Świątecznie po obu stronach Odry
Kolejną polsko-niemiecką imprezę z cyklu "Junior Duett" zorganizowano 4 grudnia w ośrodku Zentrum Interkulturelle Kompetenz w Bad Freienwalde. Jednym z organizatorów był koordynator ZIKK Jerzy Grodek - znany z naszych łamów gorzowski fraszkopisarz, od lat mieszkający i pracujący w Niemczech. Młodzież z zawodowych szkół hotelarsko-gastronomicznych z Eberswalde i Kołobrzegu opowiadała o tradycjach wigilijno-bożonarodzeniowych w swych krajach. Są one w wielu momentach zbieżne, bo wywodzą się z wspólnego religijnego źródła. Występują też różnice. W Niemczech świąteczny nastrój widać już od końca listopada, co wiąże się z tradycjami adwentowymi, które stają się coraz popularniejsze także w Polsce. W adwencie (czyli radosnym oczekiwaniu) piecze się ciastka, a dzieci odliczają dni w specjalnych kalendarzach ze słodyczami lub figurkami. Na stołach kładzie się wieńce ze świeczkami. 6 grudnia też chodzi Mikołaj, ale prezenty wkłada do butów. W obu naszych krajach nie sposób wyobrazić sobie świąt Bożego Narodzenia bez choinki. Ta mająca już 400 lat tradycja przyszła do nas właśnie z Niemiec. Istotne różnice widoczne są w wigilijnym menu. Za Odrą nie jest ono tak bogate jak w Polsce.

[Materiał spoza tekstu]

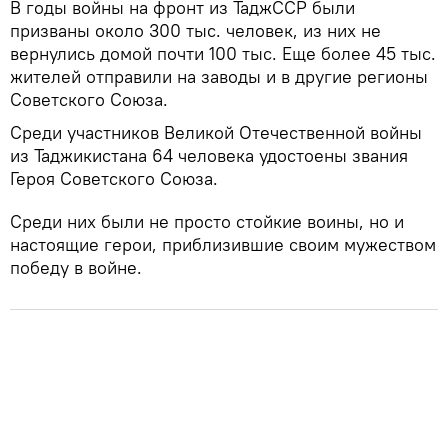
В годы войны на фронт из ТаджССР были
призваны около 300 тыс. человек, из них не
вернулись домой почти 100 тыс. Еще более 45 тыс.
жителей отправили на заводы и в другие регионы
Советского Союза.
Среди участников Великой Отечественной войны
из Таджикистана 64 человека удостоены звания
Героя Советского Союза.
Среди них были не просто стойкие воины, но и
настоящие герои, приблизившие своим мужеством
победу в войне.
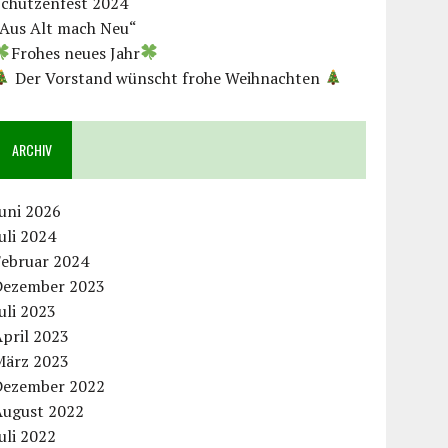
Schützenfest 2024
„Aus Alt mach Neu“
Frohes neues Jahr
Der Vorstand wünscht frohe Weihnachten
ARCHIV
uni 2026
uli 2024
Februar 2024
Dezember 2023
uli 2023
pril 2023
März 2023
Dezember 2022
August 2022
uli 2022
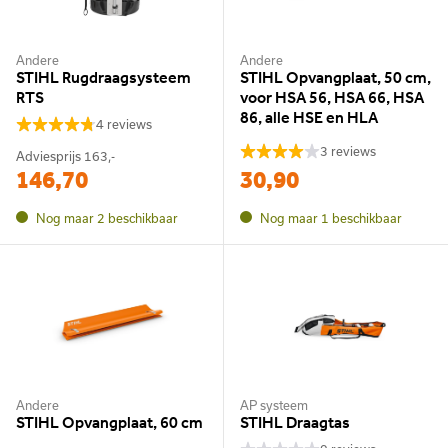
Andere
Andere
STIHL Rugdraagsysteem
STIHL Opvangplaat, 50 cm,
RTS
voor HSA 56, HSA 66, HSA
86, alle HSE en HLA
4 reviews
3 reviews
Adviesprijs
163,-
146,70
30,90
Nog maar 2 beschikbaar
Nog maar 1 beschikbaar
Andere
AP systeem
STIHL Opvangplaat, 60 cm
STIHL Draagtas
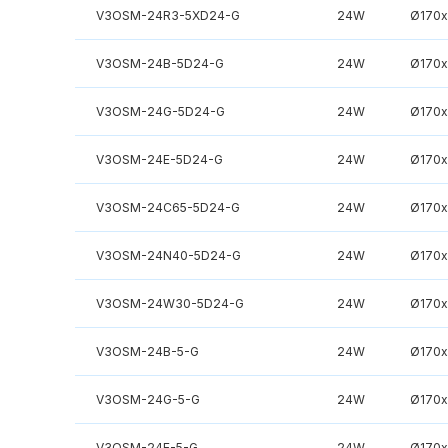
V3OSM-24R3-5XD24-G
24W
Ø170
V3OSM-24B-5D24-G
24W
Ø170
V3OSM-24G-5D24-G
24W
Ø170
V3OSM-24E-5D24-G
24W
Ø170
V3OSM-24C65-5D24-G
24W
Ø170
V3OSM-24N40-5D24-G
24W
Ø170
V3OSM-24W30-5D24-G
24W
Ø170
V3OSM-24B-5-G
24W
Ø170
V3OSM-24G-5-G
24W
Ø170
V3OSM-24E-5-G
24W
Ø170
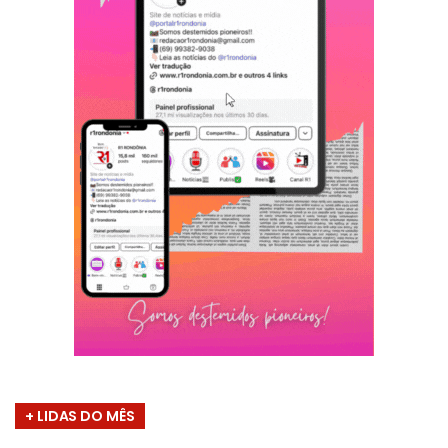
+ LIDAS DO MÊS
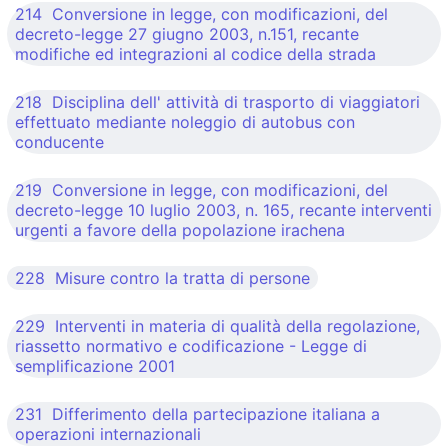
214 Conversione in legge, con modificazioni, del
decreto-legge 27 giugno 2003, n.151, recante
modifiche ed integrazioni al codice della strada
218 Disciplina dell' attività di trasporto di viaggiatori
effettuato mediante noleggio di autobus con
conducente
219 Conversione in legge, con modificazioni, del
decreto-legge 10 luglio 2003, n. 165, recante interventi
urgenti a favore della popolazione irachena
228 Misure contro la tratta di persone
229 Interventi in materia di qualità della regolazione,
riassetto normativo e codificazione - Legge di
semplificazione 2001
231 Differimento della partecipazione italiana a
operazioni internazionali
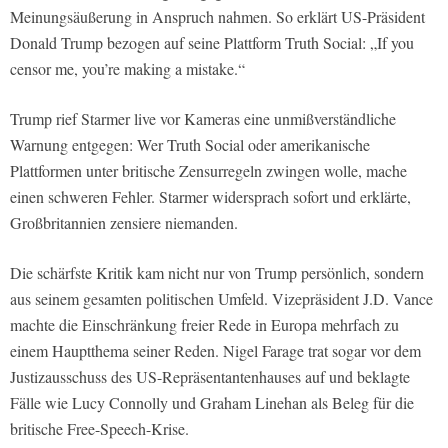
Meinungsäußerung in Anspruch nahmen. So erklärt US-Präsident
Donald Trump bezogen auf seine Plattform Truth Social: „If you
censor me, you’re making a mistake.“
Trump rief Starmer live vor Kameras eine unmißverständliche
Warnung entgegen: Wer Truth Social oder amerikanische
Plattformen unter britische Zensurregeln zwingen wolle, mache
einen schweren Fehler. Starmer widersprach sofort und erklärte,
Großbritannien zensiere niemanden.
Die schärfste Kritik kam nicht nur von Trump persönlich, sondern
aus seinem gesamten politischen Umfeld. Vizepräsident J.D. Vance
machte die Einschränkung freier Rede in Europa mehrfach zu
einem Hauptthema seiner Reden. Nigel Farage trat sogar vor dem
Justizausschuss des US-Repräsentantenhauses auf und beklagte
Fälle wie Lucy Connolly und Graham Linehan als Beleg für die
britische Free-Speech-Krise.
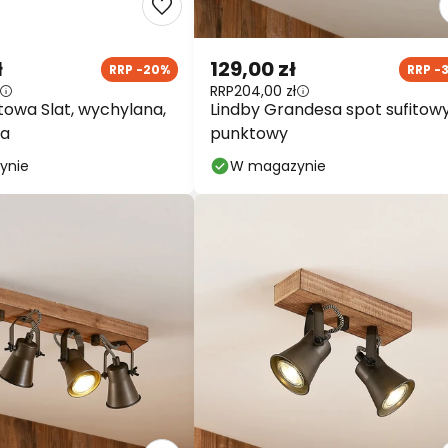
ł
129,00 zł
RRP -20%
RRP -
RRP
204,00 zł
towa Slat, wychylana,
Lindby Grandesa spot sufitowy
wa
punktowy
ynie
W magazynie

Tradycyjnymi potrawami są tam: sałatka kartoflana i parówki lub karp. W pierwszy i drugi dzień świąt na stół trafia pieczona gęś.

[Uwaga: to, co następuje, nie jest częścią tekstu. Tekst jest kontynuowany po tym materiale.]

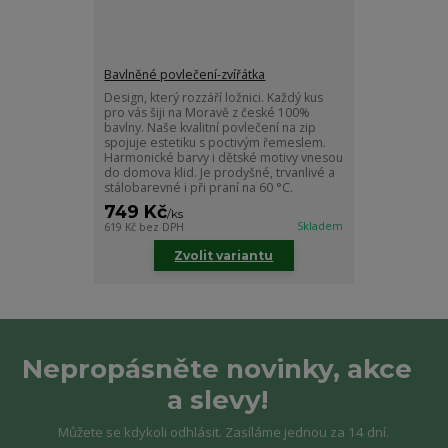
Bavlněné povlečení-zvířátka
Design, který rozzáří ložnici. Každý kus
pro vás šiji na Moravě z české 100%
bavlny. Naše kvalitní povlečení na zip
spojuje estetiku s poctivým řemeslem.
Harmonické barvy i dětské motivy vnesou
do domova klid. Je prodyšné, trvanlivé a
stálobarevné i při praní na 60 °C.
749 Kč
/
ks
Skladem
619 Kč
bez DPH
Zvolit variantu
Nepropásněte novinky, akce
a slevy!
Můžete se kdykoli odhlásit. Zasíláme jednou za 14 dní.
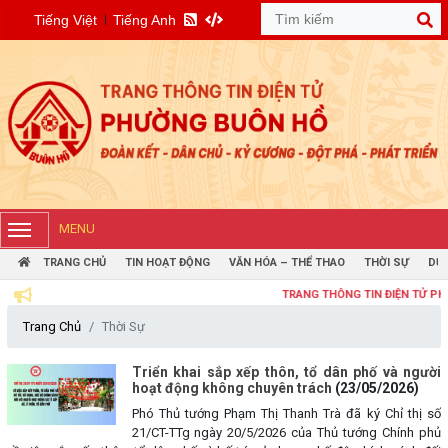
Tiếng Việt
Tiếng Anh
MENU
TRANG CHỦ
TIN HOẠT ĐỘNG
VĂN HÓA – THỂ THAO
THỜI SỰ
DỰ 
TRANG THÔNG TIN ĐIỆN TỬ PHƯỜNG B
Trang Chủ
Thời Sự
Triển khai sắp xếp thôn, tổ dân phố và người
hoạt động không chuyên trách
(23/05/2026)
Phó Thủ tướng Phạm Thị Thanh Trà đã ký Chỉ thị số
21/CT-TTg ngày 20/5/2026 của Thủ tướng Chính phủ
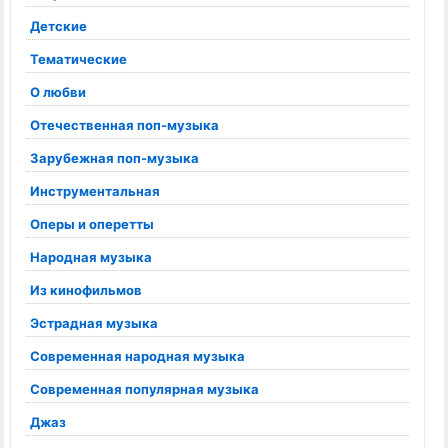
Детские
Тематические
О любви
Отечественная поп-музыка
Зарубежная поп-музыка
Инструментальная
Оперы и оперетты
Народная музыка
Из кинофильмов
Эстрадная музыка
Современная народная музыка
Современная популярная музыка
Джаз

Obecny na spotkaniu ksiądz proboszcz z Bard Freienwalde wspominał potrawę, którą zapamiętał z dzieciństwa (jego matka pochodzi ze Śląska). Okazało się, że była to dobrze znana w Polsce kutia.

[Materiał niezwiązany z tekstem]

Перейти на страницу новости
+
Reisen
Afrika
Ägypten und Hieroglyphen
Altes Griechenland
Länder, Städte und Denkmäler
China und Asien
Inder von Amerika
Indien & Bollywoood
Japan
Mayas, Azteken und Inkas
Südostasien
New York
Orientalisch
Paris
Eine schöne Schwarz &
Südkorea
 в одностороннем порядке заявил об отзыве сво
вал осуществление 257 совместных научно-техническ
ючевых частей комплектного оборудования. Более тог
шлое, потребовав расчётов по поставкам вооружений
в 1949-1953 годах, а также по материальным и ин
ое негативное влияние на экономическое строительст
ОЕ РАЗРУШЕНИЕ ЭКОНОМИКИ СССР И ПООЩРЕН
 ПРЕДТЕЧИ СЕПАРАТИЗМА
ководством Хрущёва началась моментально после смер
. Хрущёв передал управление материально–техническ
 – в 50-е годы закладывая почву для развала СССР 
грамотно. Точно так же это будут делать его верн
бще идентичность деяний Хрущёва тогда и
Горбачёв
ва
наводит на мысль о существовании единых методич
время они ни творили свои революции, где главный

Specjalnym gościem spotkania był mieszkający w Bad Freienwalde pisarz, autor książek dla dzieci (wydawanych także w Polsce) Siegfried Schumacher. Przeczytał on swe opowiadanie, oparte na wspomnieniach z dzieciństwa. Święta w rodzinnym domu w dzisiejszym Łagowie kojarzyły mu się zawsze z rajem. Teraz żyje tam rodzina, która wcześniej mieszkała na Litwie i na Ukrainie. Odwiedził ich kiedyś z wnuczkiem i zobaczył, że choinka stoi w tym samym miejscu. Potem wnuczek powiedział mu: - Dziadku, to już nie jest tylko twój raj.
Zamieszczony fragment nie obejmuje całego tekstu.